**How to complete this task**
The expected result is a word-for-word copy of the entries, minus any pictures.

**Data shown**
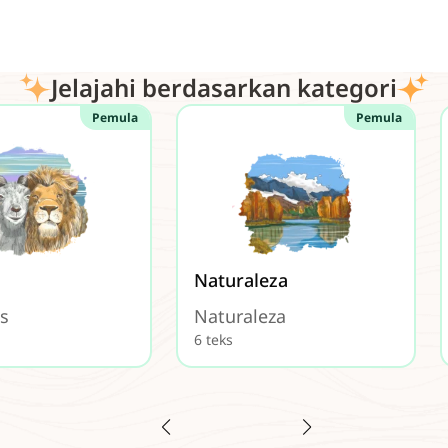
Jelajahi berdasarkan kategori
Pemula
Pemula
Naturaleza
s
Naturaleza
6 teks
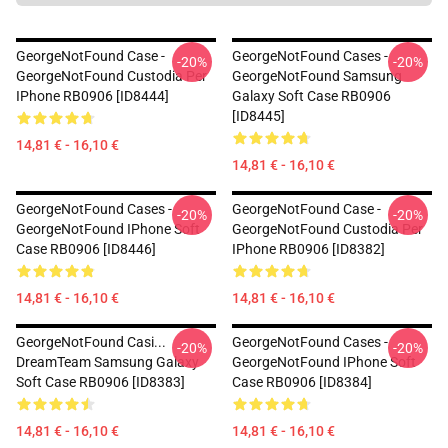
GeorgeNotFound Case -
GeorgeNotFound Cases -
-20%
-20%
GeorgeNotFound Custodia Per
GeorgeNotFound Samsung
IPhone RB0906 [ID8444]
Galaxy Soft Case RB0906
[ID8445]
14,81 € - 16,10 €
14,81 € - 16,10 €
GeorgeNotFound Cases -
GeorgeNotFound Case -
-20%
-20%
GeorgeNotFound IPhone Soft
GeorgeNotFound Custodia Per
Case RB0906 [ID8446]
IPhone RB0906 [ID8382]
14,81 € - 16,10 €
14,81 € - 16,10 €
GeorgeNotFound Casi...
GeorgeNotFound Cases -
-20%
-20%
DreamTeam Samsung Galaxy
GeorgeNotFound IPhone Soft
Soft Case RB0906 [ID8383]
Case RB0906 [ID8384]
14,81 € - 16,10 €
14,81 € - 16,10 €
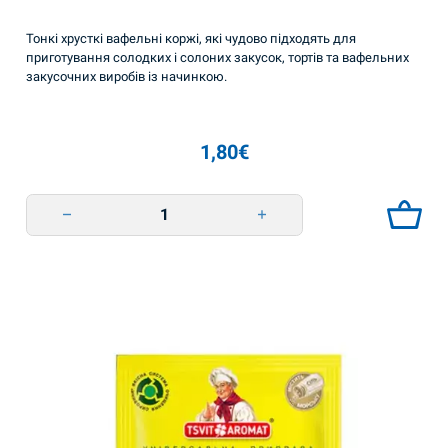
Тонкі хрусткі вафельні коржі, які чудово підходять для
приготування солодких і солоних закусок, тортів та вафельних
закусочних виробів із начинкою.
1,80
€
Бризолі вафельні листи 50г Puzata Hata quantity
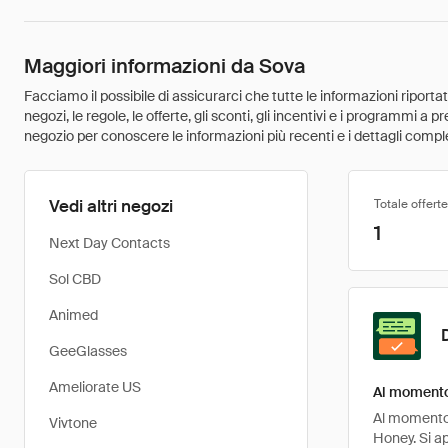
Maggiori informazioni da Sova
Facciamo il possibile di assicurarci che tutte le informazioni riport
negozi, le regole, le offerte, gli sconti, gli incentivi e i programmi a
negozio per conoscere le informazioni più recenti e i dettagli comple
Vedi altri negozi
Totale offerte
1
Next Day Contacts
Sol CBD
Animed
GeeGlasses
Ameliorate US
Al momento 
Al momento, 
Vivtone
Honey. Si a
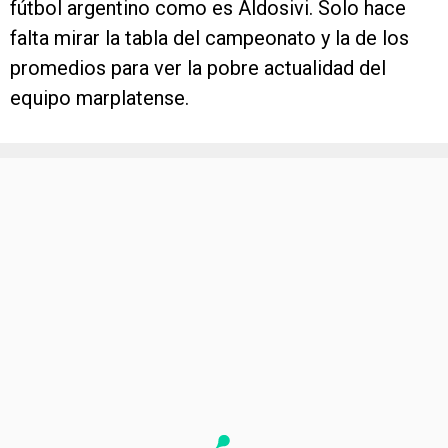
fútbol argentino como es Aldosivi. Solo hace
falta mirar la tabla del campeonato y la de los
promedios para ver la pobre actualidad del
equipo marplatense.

**Answer space**
Jelajahi berdasarkan kategori
Pemula
Pemula
Naturaleza
s
Naturaleza
6 teks
GeorgeNotFound Case -
GeorgeNotFound Cases -
-20%
-20%
GeorgeNotFound Custodia Per
GeorgeNotFound Samsung
IPhone RB0906 [ID8444]
Galaxy Soft Case RB0906
[ID8445]
14,81 € - 16,10 €
14,81 € - 16,10 €
GeorgeNotFound Cases -
GeorgeNotFound Case -
-20%
-20%
GeorgeNotFound IPhone Soft
GeorgeNotFound Custodia Per
Case RB0906 [ID8446]
IPhone RB0906 [ID8382]
14,81 € - 16,10 €
14,81 € - 16,10 €
GeorgeNotFound Casi...
GeorgeNotFound Cases -
-20%
-20%
DreamTeam Samsung Galaxy
GeorgeNotFound IPhone Soft
Soft Case RB0906 [ID8383]
Case RB0906 [ID8384]
14,81 € - 16,10 €
14,81 € - 16,10 €
Тонкі хрусткі вафельні коржі, які чудово підходять для
приготування солодких і солоних закусок, тортів та вафельних
закусочних виробів із начинкою.
1,80
€
Бризолі вафельні листи 50г Puzata Hata quantity
Maggiori informazioni da Sova
Facciamo il possibile di assicurarci che tutte le informazioni riport
negozi, le regole, le offerte, gli sconti, gli incentivi e i programmi a
negozio per conoscere le informazioni più recenti e i dettagli comple
Vedi altri negozi
Totale offerte
1
Next Day Contacts
Sol CBD
Animed
GeeGlasses
Ameliorate US
Al momento 
Al momento, 
Vivtone
Honey. Si a
fútbol argentino como es Aldosivi. Solo hace
falta mirar la tabla del campeonato y la de los
promedios para ver la pobre actualidad del
equipo marplatense.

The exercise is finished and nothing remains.